The First Congregational Church of Sharon is the oldest denomination in Sharon. As we cherish our heritage of faith we also celebrate the mission and work before us.

It was in 1740 that the residents of this area petitioned the governor asking to become a separate town or precinct, since it was too far for them to travel to the nearest church at Canton Corner. The support of public worship on Sundays was required according to colonial laws. During 1742 the local inhabitants built the first church which was known as the First Congregational Parish. This church was situated on the site of the present Unitarian Church in Sharon.

Because of such religious differences among the parishioners, in 1821 eleven persons with Orthodox views were impelled to separate from the First Parish. It was on June 16, 1821, when they formed the Christian Society in Sharon. A new meetinghouse was constructed on the site of our current Church in 1822, but tragically a fire destroyed that building in 1838. With perseverance, the parishioners soon constructed a new building on the same site in 1839. That building, with the many additions and renovations over the years, is the Church you can visit today.
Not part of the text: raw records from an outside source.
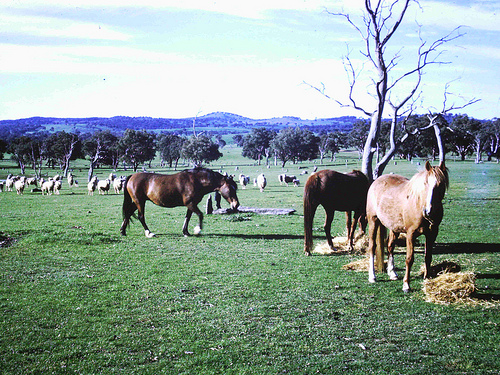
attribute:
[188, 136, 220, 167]
tree — green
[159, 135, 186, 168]
tree — green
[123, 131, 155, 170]
tree — green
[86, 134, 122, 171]
tree — green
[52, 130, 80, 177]
tree — green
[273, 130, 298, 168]
tree — green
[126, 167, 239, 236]
horse — walking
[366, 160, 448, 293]
horse — brown, standing, light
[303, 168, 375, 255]
horse — brown, dark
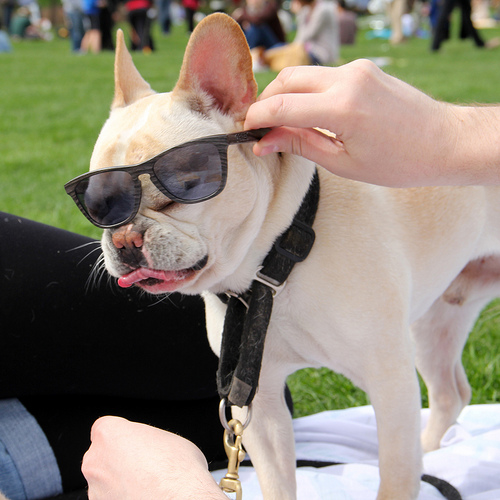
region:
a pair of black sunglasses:
[54, 118, 291, 230]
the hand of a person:
[73, 410, 235, 499]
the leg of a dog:
[368, 380, 427, 496]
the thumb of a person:
[250, 120, 340, 165]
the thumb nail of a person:
[256, 133, 282, 162]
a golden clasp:
[209, 412, 254, 498]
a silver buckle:
[216, 257, 287, 323]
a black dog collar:
[199, 172, 324, 416]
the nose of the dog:
[106, 226, 153, 251]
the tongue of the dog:
[112, 262, 184, 292]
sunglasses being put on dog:
[72, 126, 334, 221]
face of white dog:
[34, 54, 344, 274]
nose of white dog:
[74, 229, 202, 279]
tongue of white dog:
[111, 246, 198, 296]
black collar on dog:
[129, 223, 385, 433]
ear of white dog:
[162, 30, 328, 168]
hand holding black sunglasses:
[242, 59, 491, 208]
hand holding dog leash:
[61, 404, 223, 494]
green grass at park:
[28, 53, 145, 193]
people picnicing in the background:
[17, 0, 491, 42]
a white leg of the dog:
[362, 376, 425, 498]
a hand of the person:
[76, 410, 233, 498]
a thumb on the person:
[254, 125, 358, 178]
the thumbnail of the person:
[255, 137, 282, 161]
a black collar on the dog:
[201, 161, 332, 411]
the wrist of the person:
[436, 91, 498, 193]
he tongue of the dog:
[113, 261, 178, 286]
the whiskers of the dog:
[59, 230, 108, 296]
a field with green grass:
[22, 76, 86, 153]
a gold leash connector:
[212, 420, 253, 497]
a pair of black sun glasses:
[42, 124, 289, 215]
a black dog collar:
[210, 174, 351, 401]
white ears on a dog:
[67, 7, 258, 119]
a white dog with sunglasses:
[41, 61, 296, 318]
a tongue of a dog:
[110, 264, 201, 296]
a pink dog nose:
[102, 224, 152, 258]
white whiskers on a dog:
[62, 232, 112, 292]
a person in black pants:
[428, 0, 488, 54]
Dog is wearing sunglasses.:
[53, 131, 280, 230]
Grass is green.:
[3, 28, 102, 229]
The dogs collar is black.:
[219, 167, 341, 424]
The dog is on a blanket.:
[158, 370, 498, 497]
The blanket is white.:
[196, 392, 498, 497]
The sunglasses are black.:
[52, 120, 262, 230]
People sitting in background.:
[3, 0, 498, 77]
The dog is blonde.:
[81, 19, 498, 470]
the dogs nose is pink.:
[110, 219, 144, 253]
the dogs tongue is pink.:
[113, 266, 188, 287]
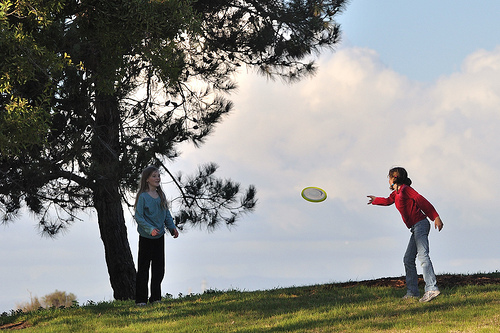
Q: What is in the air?
A: Frisbee.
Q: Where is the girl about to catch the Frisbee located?
A: Under a tree.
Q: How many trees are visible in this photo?
A: One.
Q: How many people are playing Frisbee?
A: Two.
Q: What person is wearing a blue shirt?
A: The person under the tree.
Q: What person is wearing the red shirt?
A: The person not under the tree.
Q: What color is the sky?
A: Blue.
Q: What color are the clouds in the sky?
A: White.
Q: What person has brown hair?
A: The person in the red shirt.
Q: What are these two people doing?
A: Playing Frisbee.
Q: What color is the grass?
A: Green.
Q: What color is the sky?
A: Blue.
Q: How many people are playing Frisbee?
A: Two.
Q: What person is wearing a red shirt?
A: The person not under the free.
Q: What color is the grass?
A: Green.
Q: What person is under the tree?
A: The person wearing the blue shirt.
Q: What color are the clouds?
A: White.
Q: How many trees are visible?
A: One.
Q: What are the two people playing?
A: Frisbee.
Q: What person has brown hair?
A: The person not under the tree.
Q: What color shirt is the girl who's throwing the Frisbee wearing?
A: Red.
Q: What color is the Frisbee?
A: White.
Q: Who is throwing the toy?
A: Girl in red.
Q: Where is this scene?
A: Outside by a tree.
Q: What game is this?
A: Frisbee.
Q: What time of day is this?
A: Day time.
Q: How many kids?
A: 2.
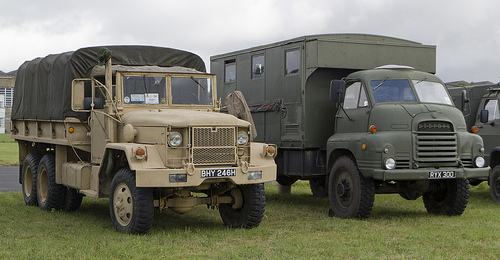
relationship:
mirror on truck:
[330, 79, 345, 104] [209, 32, 491, 218]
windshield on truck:
[122, 76, 212, 106] [10, 44, 277, 233]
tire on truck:
[109, 168, 155, 234] [10, 44, 277, 233]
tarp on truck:
[11, 44, 207, 118] [10, 44, 277, 233]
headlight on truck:
[168, 131, 184, 146] [10, 44, 277, 233]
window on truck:
[285, 47, 301, 74] [209, 32, 491, 218]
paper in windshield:
[145, 92, 159, 105] [122, 76, 212, 106]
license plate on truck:
[201, 169, 237, 177] [10, 44, 277, 233]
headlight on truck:
[237, 131, 248, 145] [10, 44, 277, 233]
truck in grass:
[10, 44, 277, 233] [3, 185, 497, 259]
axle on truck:
[153, 190, 243, 213] [10, 44, 277, 233]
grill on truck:
[192, 128, 237, 166] [10, 44, 277, 233]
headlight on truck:
[386, 157, 396, 168] [10, 44, 277, 233]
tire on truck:
[327, 154, 374, 220] [209, 32, 491, 218]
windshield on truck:
[371, 78, 453, 104] [209, 32, 491, 218]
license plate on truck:
[429, 170, 455, 178] [209, 32, 491, 218]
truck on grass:
[209, 32, 491, 218] [3, 185, 497, 259]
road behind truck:
[2, 165, 25, 192] [10, 44, 277, 233]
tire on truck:
[37, 155, 64, 210] [10, 44, 277, 233]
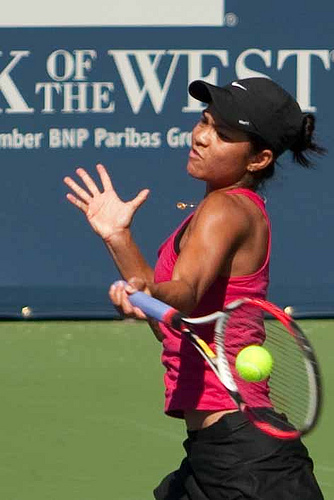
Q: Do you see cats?
A: No, there are no cats.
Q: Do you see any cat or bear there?
A: No, there are no cats or bears.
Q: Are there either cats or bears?
A: No, there are no cats or bears.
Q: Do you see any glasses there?
A: No, there are no glasses.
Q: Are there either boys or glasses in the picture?
A: No, there are no glasses or boys.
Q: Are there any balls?
A: Yes, there is a ball.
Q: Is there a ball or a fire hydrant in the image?
A: Yes, there is a ball.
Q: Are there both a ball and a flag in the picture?
A: No, there is a ball but no flags.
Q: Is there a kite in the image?
A: No, there are no kites.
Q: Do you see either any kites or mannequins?
A: No, there are no kites or mannequins.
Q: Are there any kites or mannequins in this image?
A: No, there are no kites or mannequins.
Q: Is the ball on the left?
A: No, the ball is on the right of the image.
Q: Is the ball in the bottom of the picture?
A: Yes, the ball is in the bottom of the image.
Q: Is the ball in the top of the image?
A: No, the ball is in the bottom of the image.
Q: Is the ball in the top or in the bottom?
A: The ball is in the bottom of the image.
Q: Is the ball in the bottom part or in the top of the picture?
A: The ball is in the bottom of the image.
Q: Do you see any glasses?
A: No, there are no glasses.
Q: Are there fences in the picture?
A: No, there are no fences.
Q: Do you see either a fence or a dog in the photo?
A: No, there are no fences or dogs.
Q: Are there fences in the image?
A: No, there are no fences.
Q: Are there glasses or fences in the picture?
A: No, there are no fences or glasses.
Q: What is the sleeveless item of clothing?
A: The clothing item is a shirt.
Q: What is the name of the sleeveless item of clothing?
A: The clothing item is a shirt.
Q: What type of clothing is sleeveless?
A: The clothing is a shirt.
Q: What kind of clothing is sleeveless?
A: The clothing is a shirt.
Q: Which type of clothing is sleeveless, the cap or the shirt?
A: The shirt is sleeveless.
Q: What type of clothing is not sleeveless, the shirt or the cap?
A: The cap is not sleeveless.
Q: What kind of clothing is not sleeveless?
A: The clothing is a cap.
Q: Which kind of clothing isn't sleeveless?
A: The clothing is a cap.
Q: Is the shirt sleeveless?
A: Yes, the shirt is sleeveless.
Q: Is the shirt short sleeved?
A: No, the shirt is sleeveless.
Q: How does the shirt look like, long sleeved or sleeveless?
A: The shirt is sleeveless.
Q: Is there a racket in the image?
A: Yes, there is a racket.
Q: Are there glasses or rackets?
A: Yes, there is a racket.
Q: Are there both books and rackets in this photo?
A: No, there is a racket but no books.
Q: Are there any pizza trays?
A: No, there are no pizza trays.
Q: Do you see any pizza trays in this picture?
A: No, there are no pizza trays.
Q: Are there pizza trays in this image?
A: No, there are no pizza trays.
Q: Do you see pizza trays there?
A: No, there are no pizza trays.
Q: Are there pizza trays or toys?
A: No, there are no pizza trays or toys.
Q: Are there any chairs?
A: No, there are no chairs.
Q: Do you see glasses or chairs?
A: No, there are no chairs or glasses.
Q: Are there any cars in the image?
A: No, there are no cars.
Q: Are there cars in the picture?
A: No, there are no cars.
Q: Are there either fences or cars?
A: No, there are no cars or fences.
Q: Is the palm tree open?
A: Yes, the palm tree is open.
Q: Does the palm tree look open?
A: Yes, the palm tree is open.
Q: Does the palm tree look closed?
A: No, the palm tree is open.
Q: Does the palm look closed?
A: No, the palm is open.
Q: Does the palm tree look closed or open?
A: The palm tree is open.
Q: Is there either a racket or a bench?
A: Yes, there is a racket.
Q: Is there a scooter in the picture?
A: No, there are no scooters.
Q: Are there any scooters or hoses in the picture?
A: No, there are no scooters or hoses.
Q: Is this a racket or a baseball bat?
A: This is a racket.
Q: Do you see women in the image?
A: Yes, there is a woman.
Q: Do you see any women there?
A: Yes, there is a woman.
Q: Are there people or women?
A: Yes, there is a woman.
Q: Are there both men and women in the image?
A: No, there is a woman but no men.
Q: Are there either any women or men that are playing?
A: Yes, the woman is playing.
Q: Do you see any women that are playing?
A: Yes, there is a woman that is playing.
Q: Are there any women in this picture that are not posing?
A: Yes, there is a woman that is playing.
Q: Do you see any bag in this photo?
A: No, there are no bags.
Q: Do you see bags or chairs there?
A: No, there are no bags or chairs.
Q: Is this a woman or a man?
A: This is a woman.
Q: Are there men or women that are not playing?
A: No, there is a woman but she is playing.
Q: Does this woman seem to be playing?
A: Yes, the woman is playing.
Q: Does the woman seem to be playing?
A: Yes, the woman is playing.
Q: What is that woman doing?
A: The woman is playing.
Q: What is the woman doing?
A: The woman is playing.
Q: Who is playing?
A: The woman is playing.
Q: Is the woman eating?
A: No, the woman is playing.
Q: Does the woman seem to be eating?
A: No, the woman is playing.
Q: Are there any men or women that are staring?
A: No, there is a woman but she is playing.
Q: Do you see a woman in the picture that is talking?
A: No, there is a woman but she is playing.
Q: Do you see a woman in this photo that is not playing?
A: No, there is a woman but she is playing.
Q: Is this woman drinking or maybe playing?
A: The woman is playing.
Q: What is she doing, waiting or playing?
A: The woman is playing.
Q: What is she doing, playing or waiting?
A: The woman is playing.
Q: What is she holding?
A: The woman is holding the racket.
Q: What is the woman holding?
A: The woman is holding the racket.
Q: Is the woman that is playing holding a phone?
A: No, the woman is holding the racket.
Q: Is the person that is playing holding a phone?
A: No, the woman is holding the racket.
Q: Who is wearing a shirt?
A: The woman is wearing a shirt.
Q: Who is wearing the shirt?
A: The woman is wearing a shirt.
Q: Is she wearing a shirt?
A: Yes, the woman is wearing a shirt.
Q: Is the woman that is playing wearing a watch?
A: No, the woman is wearing a shirt.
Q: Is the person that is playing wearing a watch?
A: No, the woman is wearing a shirt.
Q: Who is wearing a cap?
A: The woman is wearing a cap.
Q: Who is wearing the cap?
A: The woman is wearing a cap.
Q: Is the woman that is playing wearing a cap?
A: Yes, the woman is wearing a cap.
The steeple overhead houses one of the two Revere bells in Sharon, made by the Revere Copper Company. The other bell is in the Unitarian Church.

In 1877 Church records began referring to our Church as the Orthodox Congregational Church of Sharon. The name changed again on January 14, 1915, when the church reorganized by incorporating under the name of “The First Congregational Church of Sharon.” During the 1960’s, many of the Congregational Churches throughout the United States joined with other smaller denominations to become the United Church of Christ. Thus, today we are known as “First Congregational Church of Sharon, UCC.” The year 2006 marked the 185th anniversary of the First Congregational Church of Sharon, and 266 years since the founding of the First Parish in the Second Precinct of Stoughton.

We invite everyone to envision being part of our new history each and every day.